In the wake of several suspected Islamist attacks in France this year, President Emmanuel Macron has asked the country’s Muslim leaders to sign a “charter of republican values” agreeing to a rejection of Islam as a political movement.
According to the BBC, Macron’s proposed charter is one part of a wider government strategy to curb foreign influence and prevent violence and threats from extremists.
Macron has, since his 2017 election, emphasized support for secular government and has criticized what he calls “Islamist separatism,” encouraging the nation’s Muslims to integrate into French society. As part of legislation that Macron has introduced to tackle extremism, homeschooling would be restricted.
The charter will, among other things, state that Islam is a religion and not a political movement, the BBC reports.
Members of the French Council of the Muslim Faith agreed in November to form a national council of imams, and the CFCM is set to meet with Macron this week to discuss the proposed charter. The CFCM will be charged with accrediting imams.
France is home to Western Europe’s largest Muslim minority, at around 5 million.
The debate over the charter and the “French values” it contains continues following at least three suspected Islamist terrorist attacks during 2020.
In mid-October, a Muslim student beheaded teacher Samuel Paty after Paty showed his class a cartoon depicting Muhammad.
Eyewitnesses said that suspect Abdoullakh Abouyedovich Anzorov shouted “Allahu akbar”— Arabic for “God is great”— as he murdered Paty near the middle school where he taught. The 18-year-old Russian national of Chechen origin was shot dead by police shortly after the murder.
Public schools in France held a minute of silence in tribute to Paty Nov. 2, and some classrooms held discussions on freedom of expression.
The discussions of freedom of expression led to the police investigation of at least 17 minors, one of whom is Catholic, the New York Times reported.
The justice ministry said 14 minors were interrogated in police stations or held in custody. Some of their families were questioned about their religious practices.
One 16-year-old near Marseille was arrested for continuing to listen to music on headphones during the minute of silence.
Another Islamic attacker on Oct. 29 killed three people inside Notre-Dame de Nice. Police shot and arrested the perpetrator, Brahim Aouissaoui. Aouissaoui reportedly arrived in Europe in late September, first at the Italian island Lampedusa before traveling to France.
Other attacks took place in France Oct. 29. In Montfavet, near Avignon, a man waving a handgun made threats and was killed by the police two hours after the Nice attack. Radio station Europe 1 said the man was also shouting “Allahu Akbar.”
Mohammed Moussaoui, president of the CFCM, condemned the terrorist attack and asked French Muslims to cancel their festivities for Mawlid, the Oct. 29 celebration of Muhammad’s birthday, “as a sign of mourning and solidarity with the victims and their loved ones.”

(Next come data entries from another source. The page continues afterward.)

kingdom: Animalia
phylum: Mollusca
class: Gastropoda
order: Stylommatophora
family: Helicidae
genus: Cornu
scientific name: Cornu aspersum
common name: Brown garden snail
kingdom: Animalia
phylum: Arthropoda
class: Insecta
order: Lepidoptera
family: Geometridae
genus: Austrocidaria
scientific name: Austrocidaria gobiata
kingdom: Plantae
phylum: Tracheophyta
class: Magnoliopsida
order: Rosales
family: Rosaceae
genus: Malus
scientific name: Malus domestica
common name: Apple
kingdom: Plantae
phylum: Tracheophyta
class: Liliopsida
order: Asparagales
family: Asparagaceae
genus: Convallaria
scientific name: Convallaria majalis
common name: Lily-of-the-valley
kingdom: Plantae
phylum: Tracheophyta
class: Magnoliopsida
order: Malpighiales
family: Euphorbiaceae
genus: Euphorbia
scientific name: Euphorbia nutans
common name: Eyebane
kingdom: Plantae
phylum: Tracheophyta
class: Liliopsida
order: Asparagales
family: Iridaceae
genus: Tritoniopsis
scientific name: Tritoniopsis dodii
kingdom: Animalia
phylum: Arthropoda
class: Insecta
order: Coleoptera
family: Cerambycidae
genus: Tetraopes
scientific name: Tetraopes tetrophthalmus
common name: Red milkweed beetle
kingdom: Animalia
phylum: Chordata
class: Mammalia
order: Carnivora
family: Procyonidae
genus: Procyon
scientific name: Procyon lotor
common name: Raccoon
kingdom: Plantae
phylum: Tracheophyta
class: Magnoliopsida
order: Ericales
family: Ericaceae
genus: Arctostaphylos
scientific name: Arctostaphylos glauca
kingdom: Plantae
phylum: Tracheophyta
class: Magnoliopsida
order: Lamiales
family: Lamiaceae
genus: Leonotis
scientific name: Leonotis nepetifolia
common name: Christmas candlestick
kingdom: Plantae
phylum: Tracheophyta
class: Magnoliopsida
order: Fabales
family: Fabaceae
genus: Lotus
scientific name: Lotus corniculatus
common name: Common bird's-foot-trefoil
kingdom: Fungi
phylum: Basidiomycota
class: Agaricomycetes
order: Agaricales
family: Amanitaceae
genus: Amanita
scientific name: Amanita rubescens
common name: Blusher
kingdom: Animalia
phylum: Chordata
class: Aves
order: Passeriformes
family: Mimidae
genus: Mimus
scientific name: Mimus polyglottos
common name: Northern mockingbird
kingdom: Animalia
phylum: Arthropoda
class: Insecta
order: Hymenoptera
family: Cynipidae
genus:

Macron introduced sweeping anti-radicalization legislation following the attacks, which is set to be debated in the French cabinet Dec. 9. Restrictions on homeschooling are among the provisions of the bill.
Other provisions of the bill include stricter punishments for those who intimidate public officials on religious grounds; extending national identification numbers— which most students in France already have— to homeschoolers to ensure that students are attending school; and a ban on sharing personal information that allows people who want to harm a person to find them, a practice known in the U.S. as “doxxing.”
The concept of laïcité, or secularism, has been a fixture of French law since 1905. At that time, the Third Republic officially established state secularism, causing a subsequent wave of anti-Catholicism, which included the end of government funding for religious schools, mandatory civil marriage, and the removal of chaplains from the army.
The principles of laïcité have evolved over the years to apply to private citizens as well as the government, and in recent decades been applied to Muslim women who wear hijabs or other religious garb in public.
During summer 2016, the Council of State, France’s highest administrative court, ruled that the burkini ban in the town of Villeneuve-Loubet “seriously and clearly illegally breached fundamental freedoms,” including freedom of belief.
On Nov. 30 this year, the French Council of State ruled that a proposed 30-person limit on Masses and other forms of public worship is a “disproportionate” government measure and must be modified by Dec. 2.
The country’s Catholic bishops welcomed the decision Nov. 29, saying in a statement that “reason has been recognized.”
France has suffered over a dozen Islamist terrorist attacks since 2015, including a January attack on the offices of Charlie Hebdo, a satirical newspaper, and a series of coordinated attacks in Paris during November 2015 that killed at least 130 people. The Islamic State claimed responsibility for the Paris attacks.
Father Jacques Hamel was beheaded by supporters of the Islamic State while offering Mass July 26, 2016. Following Paty’s killing this year, religious leaders gathered at a memorial to Hamel and laid a wreath in Paty’s honor.
In England, multiple Catholic bishops have expressed concern that the government’s push for “British values” in schools, meant to counter Islamist extremism, could instead harm sincere religious believers and burden Catholic schools.